**やること**
アビガンの報道に関する文章を、「アビガンに関する報道について」から始まり「る化合物ではないのですが)。」で終わるところまで書き直してください。その際、「アビガン」はすべて「この薬」に置き換えてください。

アビガンに関する報道について

※この記事は私が勤めるクリニックのホームページに5月7日に投稿したものです。

私は普段から医療に関する情報をテレビや新聞記事から集めないようにしていますが、それでも時々一部の報道を目にすると沢山の偏った情報が流れていることに心を痛めています。

今回はQ and A形式で記事を作成しました。

 ●なぜ既にアビガンがあるのに、みんなにアビガンを投与しないのか?

現時点でアビガンは新型コロナウイルスに対して有効だという科学的な証拠(エビデンス)がないからです。つまり、現時点ではアビガンは「治療薬」という位置づけではありません。効果があるかどうか分からないものは「薬」ではなく「化合物」です(もっともアビガンやレムデシビルは既に他の疾患に対する薬なので単なる化合物ではないのですが)。

**抜き出した資料**
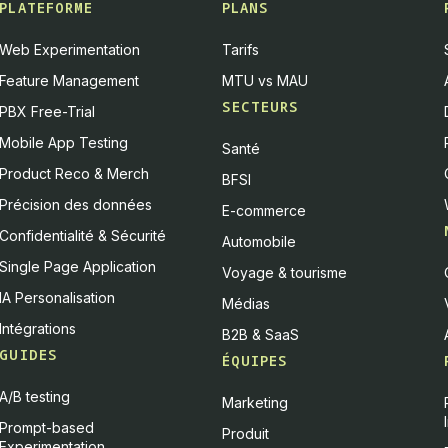
PLATEFORME
PLANS
Web Experimentation
Tarifs
Feature Management
MTU vs MAU
SECTEURS
PBX Free-Trial
Mobile App Testing
Santé
Product Reco & Merch
BFSI
Précision des données
E-commerce
Confidentialité & Sécurité
Automobile
Single Page Application
Voyage & tourisme
IA Personalisation
Médias
Intégrations
B2B & SaaS
GUIDES
ÉQUIPES
A/B testing
Marketing
Prompt-based
Produit
Experimentation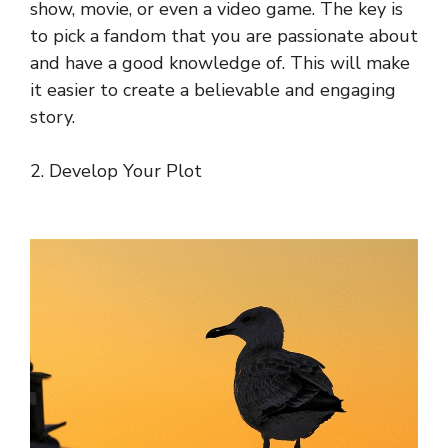
show, movie, or even a video game. The key is
to pick a fandom that you are passionate about
and have a good knowledge of. This will make
it easier to create a believable and engaging
story.
2. Develop Your Plot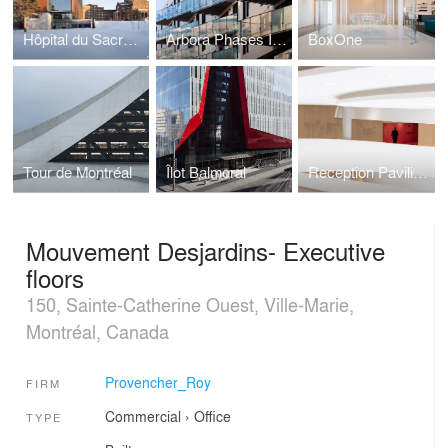
Hôpital du Sacré-Coeur-de-Montréal
Arbora Phases II and III
BoxOne
Tour de Montréal
Îlot Balmoral
Reception Pavilion at Québec's National Assembly
Mouvement Desjardins- Executive
floors
150, Sainte-Catherine Ouest, Ville-Marie,
Montréal, Canada
Provencher_Roy
FIRM
Commercial
›
Office
TYPE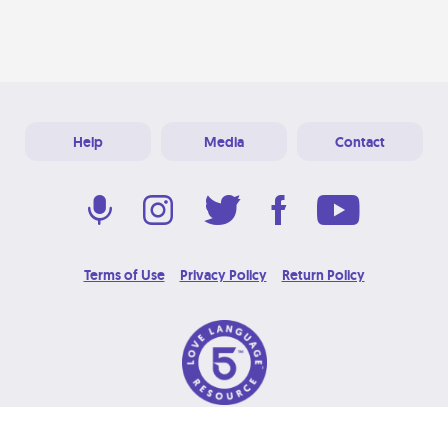
Help
Media
Contact
Terms of Use
Privacy Policy
Return Policy
© 2026 Love Language Brand. All Rights Reserved.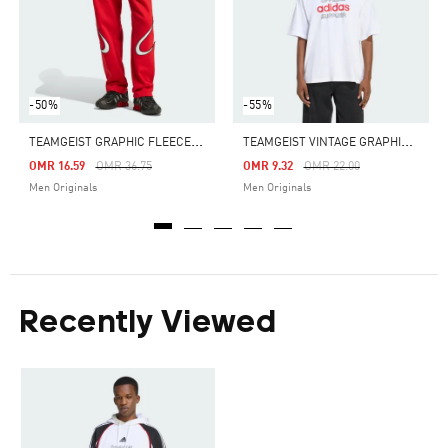
-50%
-55%
T
EAMGEIST GRAPHIC FLEECE PANT
T
EAMGEIST VINTAGE GRAPHIC TEE
Price Reduced From
To
Price Reduced From
To
OMR 16.59
OMR 36.75
OMR 9.32
OMR 22.00
Men Originals
Men Originals
Recently Viewed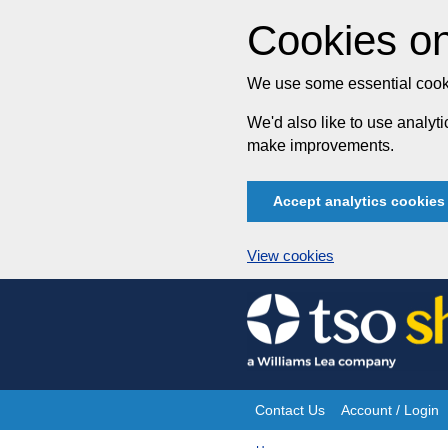
Cookies on
We use some essential cooki
We'd also like to use analy
make improvements.
Accept analytics cookies
View cookies
Skip
to
content
Contact Us
Account / Login
Site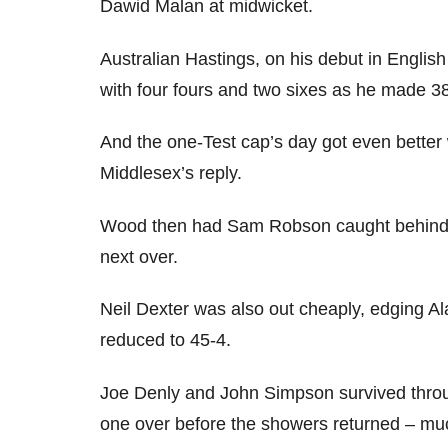
Dawid Malan at midwicket.
Australian Hastings, on his debut in English
with four fours and two sixes as he made 3
And the one-Test cap’s day got even better 
Middlesex’s reply.
Wood then had Sam Robson caught behind and
next over.
Neil Dexter was also out cheaply, edging Al
reduced to 45-4.
Joe Denly and John Simpson survived throu
one over before the showers returned – much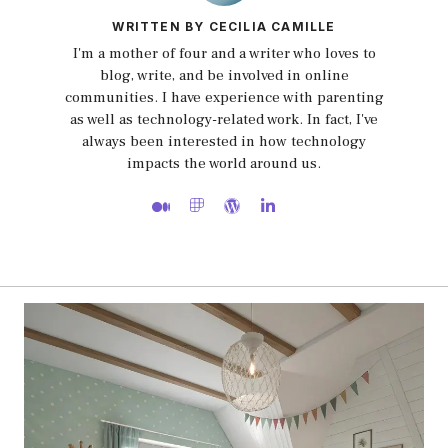
WRITTEN BY CECILIA CAMILLE
I'm a mother of four and a writer who loves to
blog, write, and be involved in online
communities. I have experience with parenting
as well as technology-related work. In fact, I've
always been interested in how technology
impacts the world around us.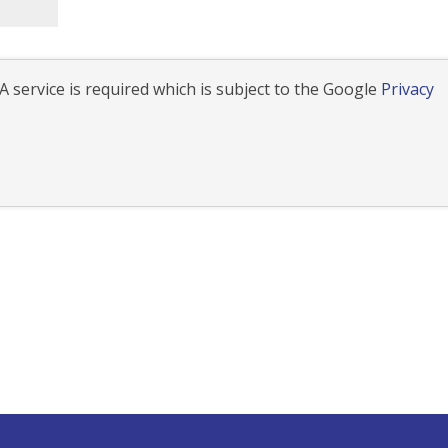
 service is required which is subject to the Google
Privacy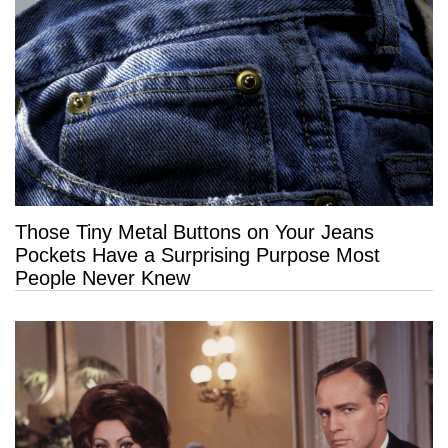
Those Tiny Metal Buttons on Your Jeans
Pockets Have a Surprising Purpose Most
People Never Knew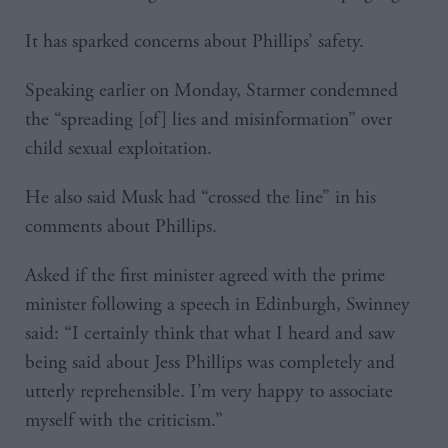
It has sparked concerns about Phillips’ safety.
Speaking earlier on Monday, Starmer condemned
the “spreading [of] lies and misinformation” over
child sexual exploitation.
He also said Musk had “crossed the line” in his
comments about Phillips.
Asked if the first minister agreed with the prime
minister following a speech in Edinburgh, Swinney
said: “I certainly think that what I heard and saw
being said about Jess Phillips was completely and
utterly reprehensible. I’m very happy to associate
myself with the criticism.”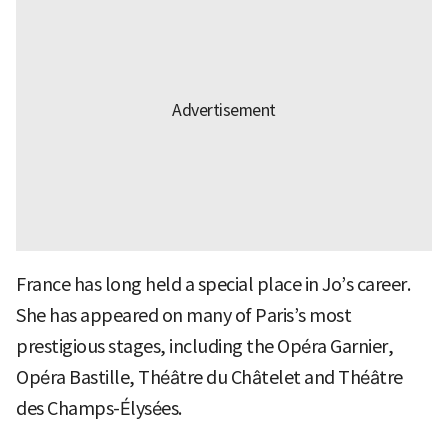
France has long held a special place in Jo’s career.
She has appeared on many of Paris’s most
prestigious stages, including the Opéra Garnier,
Opéra Bastille, Théâtre du Châtelet and Théâtre
des Champs-Élysées.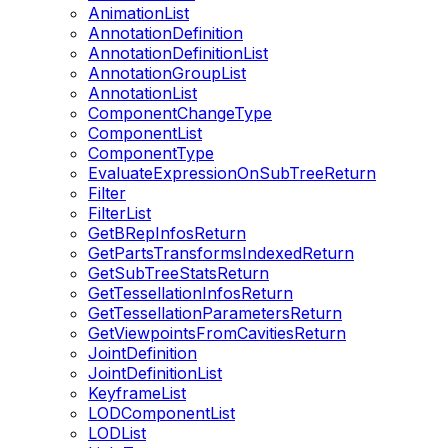
AnimationList
AnnotationDefinition
AnnotationDefinitionList
AnnotationGroupList
AnnotationList
ComponentChangeType
ComponentList
ComponentType
EvaluateExpressionOnSubTreeReturn
Filter
FilterList
GetBRepInfosReturn
GetPartsTransformsIndexedReturn
GetSubTreeStatsReturn
GetTessellationInfosReturn
GetTessellationParametersReturn
GetViewpointsFromCavitiesReturn
JointDefinition
JointDefinitionList
KeyframeList
LODComponentList
LODList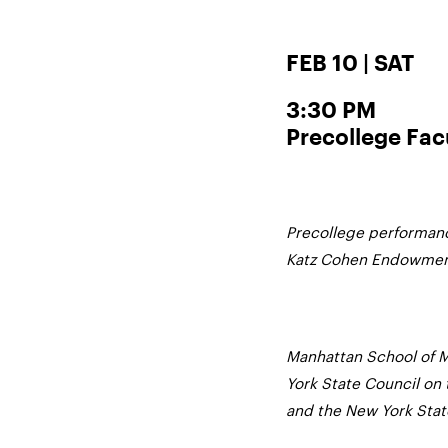
FEB 10 | SAT
3:30 PM
Precollege Fac
Precollege performanc
Katz Cohen Endowment 
Manhattan School of M
York State Council on 
and the New York State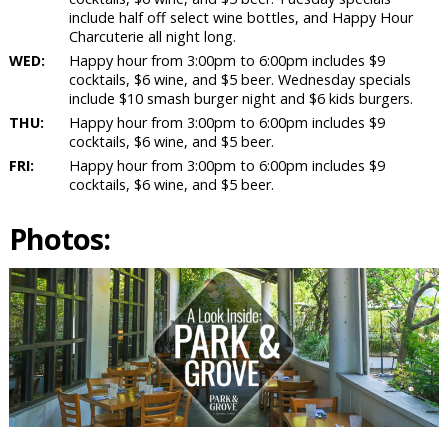
include half off select wine bottles, and Happy Hour
Charcuterie all night long.
WED:
Happy hour from 3:00pm to 6:00pm includes $9
cocktails, $6 wine, and $5 beer. Wednesday specials
include $10 smash burger night and $6 kids burgers.
THU:
Happy hour from 3:00pm to 6:00pm includes $9
cocktails, $6 wine, and $5 beer.
FRI:
Happy hour from 3:00pm to 6:00pm includes $9
cocktails, $6 wine, and $5 beer.
Photos: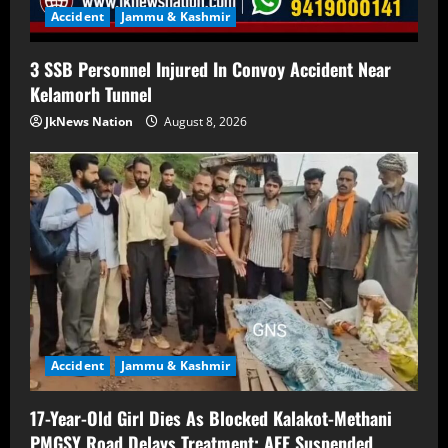
Accident
Jammu & Kashmir
3 SSB Personnel Injured In Convoy Accident Near
Kelamorh Tunnel
JkNews Nation
August 8, 2026
Accident
Jammu & Kashmir
17-Year-Old Girl Dies As Blocked Kalakot-Methani
PMGSY Road Delays Treatment; AEE Suspended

**回答**
この薬に関する報道について

※この記事は私が勤めるクリニックのホームページに5月7日に投稿したものです。

私は普段から医療に関する情報をテレビや新聞記事から集めないようにしていますが、それでも時々一部の報道を目にすると沢山の偏った情報が流れていることに心を痛めています。

今回はQ and A形式で記事を作成しました。

 ●なぜ既にこの薬があるのに、みんなにこの薬を投与しないのか?

現時点でこの薬は新型コロナウイルスに対して有効だという科学的な証拠(エビデンス)がないからです。つまり、現時点ではこの薬は「治療薬」という位置づけではありません。効果があるかどうか分からないものは「薬」ではなく「化合物」です(もっともこの薬やレムデシビルは既に他の疾患に対する薬なので単なる化合物ではないのですが)。